§ TEXTE SOURCE:
← Bibliothèque

L'être est, le non-être n'est pas

Parménide d'Élée · VIe-Ve siècle avant notre ère

Thèse

Contrairement à ce que nous disent les sens, la réalité véritable – l'Être – est unique, immobile, éternelle et pleine : l'Être ne peut ni naître, ni périr, ni changer, car cela supposerait qu'il vienne du non-être ou retourne au non-être – or le non-être, par définition, n'est pas et ne peut donc ni engendrer ni recevoir quoi que ce soit. Le mouvement, la pluralité et le changement que nous percevons ne sont que des apparences trompeuses ; seule la pensée rationnelle, en suivant la « voie de la vérité », peut atteindre l'Être véritable.

« [...] échappant à la génération, [l'Être] est en même temps exempt de destruction : car il est justement formé tout d'une pièce, exempt de tremblement et dépourvu de fin. Et jamais il ne fut, et jamais ne sera, puisque au présent il est, tout entier à la fois, un et un continu. » – Poème, fragment B8, trad. Jean-Paul Dumont

Exemples

  • Une pierre semble naître (on l'extrait du sol) et disparaître (elle s'érode) : pour Parménide, ce ne sont que des réarrangements apparents de l'Être, jamais une authentique création à partir de rien ni une authentique destruction vers rien.

§ TRAVAIL À FAIRE: Reprenez le texte consacré à la thèse de Parménide juste après sa dernière phrase et prolongez-le.

[Éléments enregistrés du jeu de données]
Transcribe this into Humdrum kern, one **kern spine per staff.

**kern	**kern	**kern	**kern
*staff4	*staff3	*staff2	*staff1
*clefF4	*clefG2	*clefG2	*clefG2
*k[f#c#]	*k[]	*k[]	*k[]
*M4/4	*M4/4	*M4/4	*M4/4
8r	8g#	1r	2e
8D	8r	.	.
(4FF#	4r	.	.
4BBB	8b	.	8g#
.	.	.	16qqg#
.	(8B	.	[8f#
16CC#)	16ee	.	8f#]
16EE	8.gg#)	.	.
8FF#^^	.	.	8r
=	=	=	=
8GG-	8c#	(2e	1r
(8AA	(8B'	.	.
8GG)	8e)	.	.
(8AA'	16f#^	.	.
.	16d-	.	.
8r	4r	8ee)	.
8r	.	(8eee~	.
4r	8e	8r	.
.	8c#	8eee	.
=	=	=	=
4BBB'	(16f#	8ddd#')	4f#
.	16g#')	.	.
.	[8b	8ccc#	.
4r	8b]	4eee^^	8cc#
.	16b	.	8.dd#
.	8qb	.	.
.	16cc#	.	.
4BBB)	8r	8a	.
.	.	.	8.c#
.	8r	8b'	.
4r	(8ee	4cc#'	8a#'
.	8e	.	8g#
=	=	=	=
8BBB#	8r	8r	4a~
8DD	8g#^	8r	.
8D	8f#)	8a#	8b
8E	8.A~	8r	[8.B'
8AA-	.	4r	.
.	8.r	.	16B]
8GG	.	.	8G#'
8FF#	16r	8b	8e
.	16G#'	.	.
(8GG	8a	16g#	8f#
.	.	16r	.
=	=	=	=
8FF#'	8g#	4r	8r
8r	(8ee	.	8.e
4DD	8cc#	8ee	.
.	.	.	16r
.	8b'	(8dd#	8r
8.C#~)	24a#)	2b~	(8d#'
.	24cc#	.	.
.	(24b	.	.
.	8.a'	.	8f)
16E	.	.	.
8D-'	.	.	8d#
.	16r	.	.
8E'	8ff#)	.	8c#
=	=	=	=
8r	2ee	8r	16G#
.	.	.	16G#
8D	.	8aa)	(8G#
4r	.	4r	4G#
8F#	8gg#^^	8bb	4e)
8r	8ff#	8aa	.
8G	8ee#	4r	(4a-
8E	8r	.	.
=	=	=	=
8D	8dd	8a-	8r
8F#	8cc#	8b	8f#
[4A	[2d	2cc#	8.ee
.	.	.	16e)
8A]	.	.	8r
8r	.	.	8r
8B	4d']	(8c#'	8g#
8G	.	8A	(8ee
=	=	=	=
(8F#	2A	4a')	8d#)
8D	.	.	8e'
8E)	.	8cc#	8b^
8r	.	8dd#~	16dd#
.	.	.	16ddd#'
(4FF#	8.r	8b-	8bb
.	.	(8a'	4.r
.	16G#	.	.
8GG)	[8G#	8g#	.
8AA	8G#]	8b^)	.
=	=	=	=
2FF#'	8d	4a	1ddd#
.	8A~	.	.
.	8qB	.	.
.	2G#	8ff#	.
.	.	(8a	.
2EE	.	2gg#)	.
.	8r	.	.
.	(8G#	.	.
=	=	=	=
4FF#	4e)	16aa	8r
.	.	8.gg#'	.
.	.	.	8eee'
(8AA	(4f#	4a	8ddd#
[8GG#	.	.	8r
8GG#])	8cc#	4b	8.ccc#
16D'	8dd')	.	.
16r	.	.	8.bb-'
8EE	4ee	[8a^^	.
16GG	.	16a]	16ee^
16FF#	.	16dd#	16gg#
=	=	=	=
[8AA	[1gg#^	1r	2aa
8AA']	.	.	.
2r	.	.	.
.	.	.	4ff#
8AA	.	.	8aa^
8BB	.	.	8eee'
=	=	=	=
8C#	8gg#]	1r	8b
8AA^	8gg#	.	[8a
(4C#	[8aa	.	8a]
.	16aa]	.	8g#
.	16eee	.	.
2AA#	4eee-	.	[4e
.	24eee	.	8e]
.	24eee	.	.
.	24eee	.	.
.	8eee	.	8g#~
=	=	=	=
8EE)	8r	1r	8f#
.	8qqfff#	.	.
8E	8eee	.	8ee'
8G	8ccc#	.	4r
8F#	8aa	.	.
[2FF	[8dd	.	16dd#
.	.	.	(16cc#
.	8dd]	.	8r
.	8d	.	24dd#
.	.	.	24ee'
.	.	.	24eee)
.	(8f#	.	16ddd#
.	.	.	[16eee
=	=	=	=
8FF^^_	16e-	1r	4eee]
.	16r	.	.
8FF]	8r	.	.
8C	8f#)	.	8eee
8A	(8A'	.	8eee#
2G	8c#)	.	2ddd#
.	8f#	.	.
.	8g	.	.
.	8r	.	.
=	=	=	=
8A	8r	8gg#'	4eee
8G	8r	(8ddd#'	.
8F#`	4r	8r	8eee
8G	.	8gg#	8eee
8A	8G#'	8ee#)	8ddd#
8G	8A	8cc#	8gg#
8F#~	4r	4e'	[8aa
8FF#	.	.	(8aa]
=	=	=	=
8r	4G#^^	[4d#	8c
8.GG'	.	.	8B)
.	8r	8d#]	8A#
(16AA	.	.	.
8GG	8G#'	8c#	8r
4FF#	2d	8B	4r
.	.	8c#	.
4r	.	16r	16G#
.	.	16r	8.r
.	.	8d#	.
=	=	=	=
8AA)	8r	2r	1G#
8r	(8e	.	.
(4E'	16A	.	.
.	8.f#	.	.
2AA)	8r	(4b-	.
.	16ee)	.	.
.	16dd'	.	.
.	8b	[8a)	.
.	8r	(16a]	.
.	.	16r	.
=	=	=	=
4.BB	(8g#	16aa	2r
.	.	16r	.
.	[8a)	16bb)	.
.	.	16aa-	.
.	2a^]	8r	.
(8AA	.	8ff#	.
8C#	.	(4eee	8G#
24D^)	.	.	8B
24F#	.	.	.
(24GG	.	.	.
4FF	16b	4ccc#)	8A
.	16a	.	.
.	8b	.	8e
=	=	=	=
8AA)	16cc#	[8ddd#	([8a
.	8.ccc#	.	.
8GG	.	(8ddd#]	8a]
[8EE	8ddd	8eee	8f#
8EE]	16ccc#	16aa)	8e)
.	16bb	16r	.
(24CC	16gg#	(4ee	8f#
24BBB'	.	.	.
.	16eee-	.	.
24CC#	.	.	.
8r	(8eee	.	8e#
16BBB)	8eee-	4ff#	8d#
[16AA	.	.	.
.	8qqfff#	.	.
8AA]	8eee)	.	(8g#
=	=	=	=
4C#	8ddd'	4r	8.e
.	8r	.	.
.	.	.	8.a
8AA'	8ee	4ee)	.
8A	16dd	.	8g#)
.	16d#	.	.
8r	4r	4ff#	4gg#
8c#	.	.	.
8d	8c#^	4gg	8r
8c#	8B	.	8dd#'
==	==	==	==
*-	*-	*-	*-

§ RÉSULTAT DE LA TÂCHE:
  • Le raisonnement de Parménide fonctionne comme une preuve logique : si le non-être n'est pas, on ne peut ni le penser ni en parler ; toute affirmation de changement implique donc silencieusement l'existence de ce non-être impensable – la raison doit rejeter le changement comme illusoire.

Notes

Parménide est considéré comme le fondateur de l'ontologie occidentale (l'étude de l'Être en tant qu'Être). Son poème, dont il ne subsiste que des fragments transmis notamment par Simplicius, oppose la « voie de la vérité » (accessible à la seule raison) à la « voie de l'opinion » (fondée sur les sens trompeurs des mortels).

Débat

Héraclite : c'est au contraire le devenir, non l'immobilité, qui constitue la trame véritable du réel – l'Être fixe de Parménide est une abstraction qui ne rend pas compte de l'expérience du monde. Zénon d'Élée : les paradoxes du mouvement (Achille et la tortue) démontrent par l'absurde que le mouvement, tel que nous le concevons, est logiquement contradictoire – ce qui confirme la thèse de son maître. Aristote : Parménide a raison de vouloir fonder le discours sur l'être, mais il confond l'unité logique de l'Être avec une unité physique et matérielle – l'être se dit en plusieurs sens, et le changement n'implique pas nécessairement le passage par le pur néant.